Yu Okada has spent nearly a decade now knocking down jump shots for a paycheck.
He was an integral part of the Takamatsu Five Arrows’ remarkable run to a championship runnerup finish as a first-year franchise in the 2006-07 season, a recognizable fixture in the team’s lineup for years before joining his hometown Shiga Lakestars in 2010. Two years later, he joined the Kyoto Hannaryz and helped the Kansai franchise earn back-to-back bj-league Final Four appearances.
Above all, Okada has been a vital component of three franchises’ offense, but has always been an opportunistic defender whose speed and persistence have paid off — namely steals, lots of them. (He was No. 2 in the bj-league in steals at 2.3 per game during the 2009-10 season while playing in John Neumann’s intense pressure-defense system.)
Now 31, the 184-cm shooting guard is back with the Shiga Lakestars for a second stint. The Lakestars have recorded victories in each of their first four regular-season games under new bench boss Koto Toyama.
Okada has had a sensational start. He’s averaging 22.0 points per game. He’s shooting 40 percent from 3-point range (10-for-25), 69 percent on 2-pointers (20-for-29) and 90 percent (18-for-20) at the free-throw line. He’s dished out 18 assists and made 10 steals, with three apiece in both games in Shiga’s opening series against the Shimane Susanoo Magic, followed by four last Saturday against the host Gunma Crane Thunders.
Shiga has assembled a roster built to make a deep playoff run. Among the team’s newcomers, forwards Ray Nixon and Jeff Parmer captured a championship while playing for the Hamamatsu Higashimikawa Phoenix in the 2010-11 season, and new center Chris Holm, a gifted rebounder, has helped the Sendai 89ers, Niigata Albirex BB and Kyoto book playoff spots in past seasons.
In addition, veteran guard Masahiro Kano, another offseason acquisition, can draw on valuable experience gained as a part of the Rizing Fukuoka’s title runnerup club in the 2012-13 campaign, and scoring ace Terrance Woodbury brings a gifted scorer’s bag of tricks to the court every game (he’s also averaging 22.0 per game).

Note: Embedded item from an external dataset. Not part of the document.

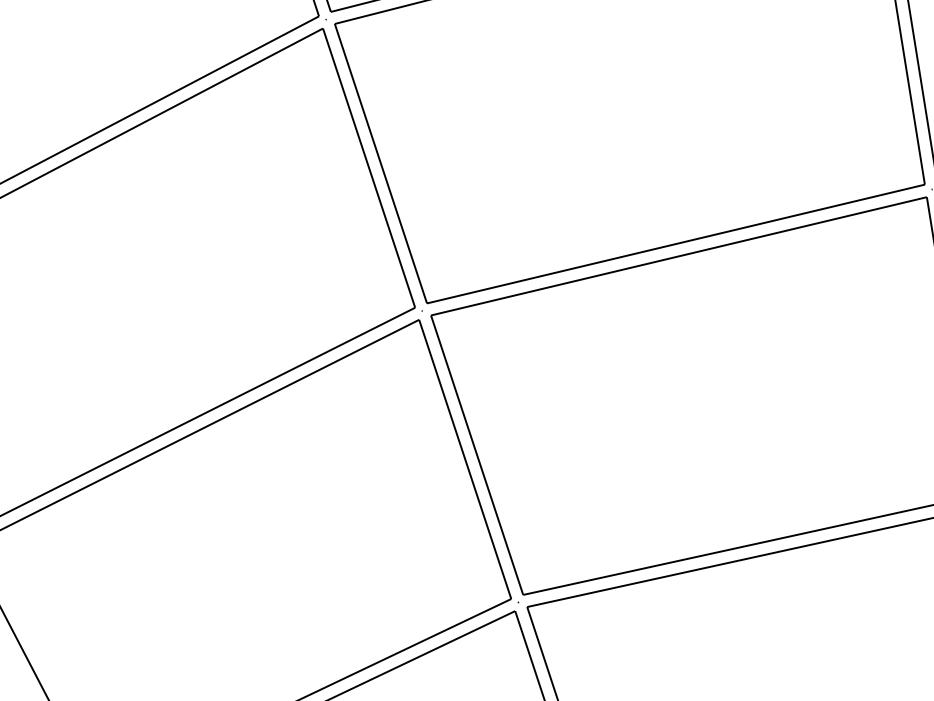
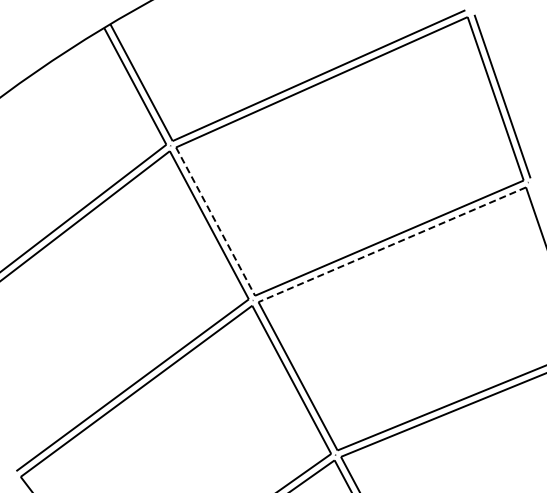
line: (380, 165) -> (215, 222), solid -> dashed
line: (679, 255) -> (392, 244), solid -> dashed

The Lakestars have plenty of scoring options. There’s no shortage of players with the ability to reach double figures in points.
In other words, the Lakestars are telling their foes this: Pick your poison.

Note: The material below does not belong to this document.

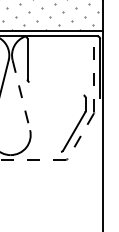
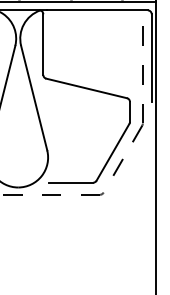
line: (56, 88) -> (86, 88), added
line: (21, 95) -> (34, 98), dashed -> solid
line: (45, 151) -> (70, 182), added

After all, keeping all of their players in check is easier said than done.
Which is one benefit of having Okada roaming the court, waiting for the next opportunity to put the ball through the hoop.
There’s work to do: The Saitama Broncos, who went 5-47 in 2013-14, have dropped their first four games and were held to 44 points in a loss to Niigata on Sunday.
Broncos forward Gary Johnson said his team is a work in progress, admitting patience is necessary for the team during the arduous 52-game season.
“We are a young team getting better every day,” Johnson, a Saitama newcomer, told The Japan Times on Wednesday. “We have a whole new (team) and a new system. We understand that this is a rebuilding year.
“We competed in all four games, and put ourselves in winning situations. But when it comes down to crucial plays in the fourth quarter, our youth comes out and we make the wrong decisions,” added the University of Albany (New York) alum. “In all four games we played well enough to win.”
League accolades: Nara guard Tatsuya Suzuki, who had 18- and 19-point efforts against visiting Osaka last weekend to help his club earn a series sweep, is the Lawson Ponta Weekly MVP. Suzuki drained 6 of 12 3s in the two games, handed out 11 assists and made five steals.
Pleased with the results: With three wins in their first four games, the Albirex have made solid strides under second-year head coach Fujitaka Hiraoka.
New Niigata forward Adrian Moss, who played for the Aomori Wat’s last season and earned an NCAA Division I title at the University of Florida in 2006, is comfortable in his new environment.
“Niigata is a great company,” Moss told The Japan Times. “I am lucky to be here. I think we will have a very strong team this season. We have great Japanese and American players with very high basketball IQs. The coach is a great coach who always has us prepared for each opponent.”
Upcoming schedule: Two series tip off on Friday: Fukushima vs. Akita and Kyoto vs. Nara. On Saturday, nine two-game showdowns are set to begin: Aomori vs. Yokohama, Sendai vs. Niigata, Shinshu vs. Tokyo, Gunma vs. Iwate, Saitama vs. Toyama, Hamamatsu vs. Takamatsu, Shiga vs. Osaka, Fukuoka vs. Oita and Ryukyu vs. Shimane.